L’origine di questa lettera è piuttosto misteriosa. Pur non portando l’intestazione di una lettera ne ha però la finale, con tanto di saluti e di commiato. In realtà lo scritto assomiglia più a un trattato che a una lettera, anzi probabilmente si tratta di un’omelia. I manoscritti più antichi sono anonimi, nessuno sapeva con certezza chi ne fosse l’autore, anche se molti l’attribuivano a Paolo, cosa oggi considerata poco verosimile, perché non ne riflette né lo stile, né il pensiero. L’analisi interna del testo dice che: l’autore conosce Timoteo (13,23); ha molta familiarità con le idee di Paolo; conosce a fondo l’Antico Testamento che cita secondo la versione dei Settanta (la Bibbia greca); scrive in un greco forbito ed è un abile maestro di retorica. Tutto questo consente di affermare che lo scritto è opera di un giudeo ellenista che viveva nella diaspora, probabilmente a Roma. L’autore si rivolge a ebrei di lingua greca, ed è una persona che ha riflettuto a lungo sui rapporti tra cristianesimo e giudaismo
.

Il titolo «Agli ebrei» è antico, ma potrebbe anche non essere originale. Il contenuto – che parla di sacerdozio, di sacrifici ed è intessuto di citazioni veterotestamentarie – induce a pensare che fosse indirizzata a un gruppo di giudeo-cristiani, persone di un certo livello intellettuale convertitesi al cristianesimo (2,3; 13,7) e passate attraverso la persecuzione. Avrebbero dovuto essere dei cristiani maturi, capaci di insegnare agli altri (5,11-6,2), e invece se ne stavano ripiegati su se stessi e sembravano addirittura intenzionati a tornare al giudaismo. Era quindi necessario ricordare loro che quanto possedevano in Cristo era molto più prezioso dei riti giudaici. L’autore sembra non conoscere la distruzione di Gerusalemme e del Tempio, quindi la lettera molto probabilmente è stata composta prima del 70 d.C.

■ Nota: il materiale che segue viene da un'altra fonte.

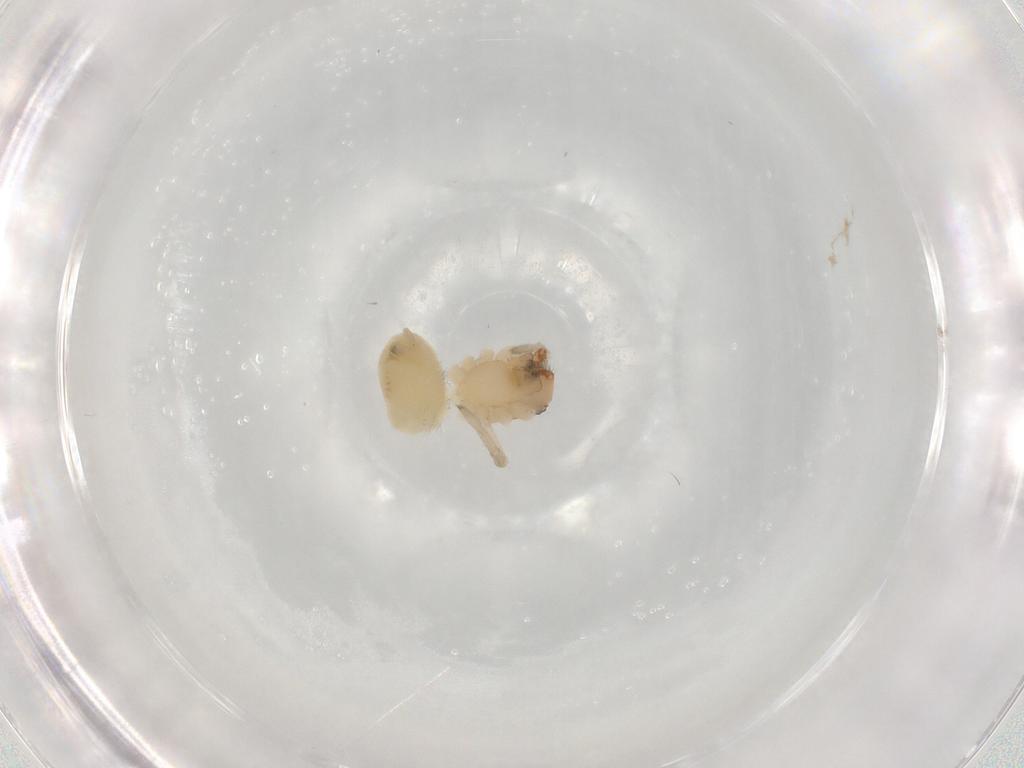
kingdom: Animalia
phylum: Arthropoda
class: Arachnida
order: Araneae
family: Cheiracanthiidae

Lo scritto presenta una struttura letteraria molto elaborata. Tra l’introduzione (1,1-4) e la conclusione (13,20-24), il testo si articola in cinque parti e una dossologia finale. La prima parte tratta dell’identità di Cristo, mostra la superiorità di Cristo rispetto agli Angeli e ne deduce la necessità di aderire a lui (1,5-2,18). La seconda parte illustra i due caratteri di Cristo sacerdote: la fedeltà e la misericordia (3,1-5,10). La terza parte chiarisce perché il sacerdozio di Cristo è superiore a quello antico: Gesù è l’unico sommo sacerdote che è riuscito a mediare in maniera effettiva e definitiva la salvezza (5,11-10,39). La quarta parte tratta del difficile legame tra vita e preghiera, e della perseveranza nella testimonianza della fede anche nelle sofferenze e nelle persecuzioni (11,1-12,13). Infine la quinta parte presenta alcuni consigli pratici per la vita cristiana e invita a condurre una vita retta e santa (12,14-13,18). La dossologia finale, che assume la forma di una benedizione e di un augurio, allarga l’orizzonte ai credenti di ogni epoca impegnati nella testimonianza di fede in Gesù Cristo, Pastore grande delle pecore (13,20-21).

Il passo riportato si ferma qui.